[Source texts of formatted documents]

▽

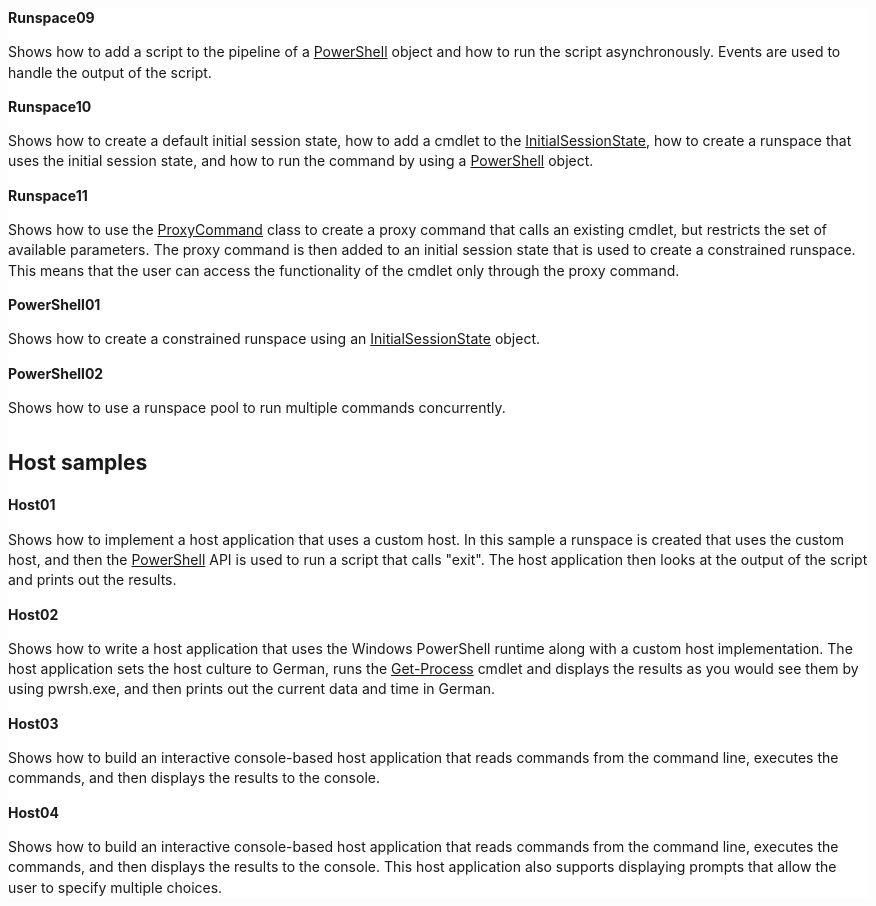 **Runspace09**

Shows how to add a script to the pipeline of a [PowerShell](https://technet.microsoft.com/library/system.management.automation.powershell.aspx) object and how to run the script asynchronously.
Events are used to handle the output of the script.

**Runspace10**

Shows how to create a default initial session state, how to add a cmdlet to the [InitialSessionState](https://technet.microsoft.com/library/system.management.automation.runspaces.initialsessionstate.aspx), how to create a runspace that uses the initial session state, and how to run the command by using a [PowerShell](https://technet.microsoft.com/library/system.management.automation.powershell.aspx) object.

**Runspace11**

Shows how to use the [ProxyCommand](https://technet.microsoft.com/library/system.management.automation.proxycommand.aspx) class to create a proxy command that calls an existing cmdlet, but restricts the set of available parameters.
The proxy command is then added to an initial session state that is used to create a constrained runspace.
This means that the user can access the functionality of the cmdlet only through the proxy command.

**PowerShell01**

Shows how to create a constrained runspace using an [InitialSessionState](https://technet.microsoft.com/library/system.management.automation.runspaces.initialsessionstate.aspx) object.

**PowerShell02**

Shows how to use a runspace pool to run multiple commands concurrently.

## Host samples

**Host01**

Shows how to implement a host application that uses a custom host.
In this sample a runspace is created that uses the custom host, and then the [PowerShell](https://technet.microsoft.com/library/system.management.automation.powershell.aspx) API is used to run a script that calls "exit".
The host application then looks at the output of the script and prints out the results.

**Host02**

Shows how to write a host application that uses the Windows PowerShell runtime along with a custom host implementation.
The host application sets the host culture to German, runs the [Get-Process](http://go.microsoft.com/fwlink/?LinkId=113324) cmdlet and displays the results as you would see them by using pwrsh.exe, and then prints out the current data and time in German.

**Host03**

Shows how to build an interactive console-based host application that reads commands from the command line, executes the commands, and then displays the results to the console.

**Host04**

Shows how to build an interactive console-based host application that reads commands from the command line, executes the commands, and then displays the results to the console.
This host application also supports displaying prompts that allow the user to specify multiple choices.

△

Output exactly the lines between the one containing "## Host samples" and the final line above, both inclusive.

## Host samples

**Host01**

Shows how to implement a host application that uses a custom host.
In this sample a runspace is created that uses the custom host, and then the [PowerShell](https://technet.microsoft.com/library/system.management.automation.powershell.aspx) API is used to run a script that calls "exit".
The host application then looks at the output of the script and prints out the results.

**Host02**

Shows how to write a host application that uses the Windows PowerShell runtime along with a custom host implementation.
The host application sets the host culture to German, runs the [Get-Process](http://go.microsoft.com/fwlink/?LinkId=113324) cmdlet and displays the results as you would see them by using pwrsh.exe, and then prints out the current data and time in German.

**Host03**

Shows how to build an interactive console-based host application that reads commands from the command line, executes the commands, and then displays the results to the console.

**Host04**

Shows how to build an interactive console-based host application that reads commands from the command line, executes the commands, and then displays the results to the console.
This host application also supports displaying prompts that allow the user to specify multiple choices.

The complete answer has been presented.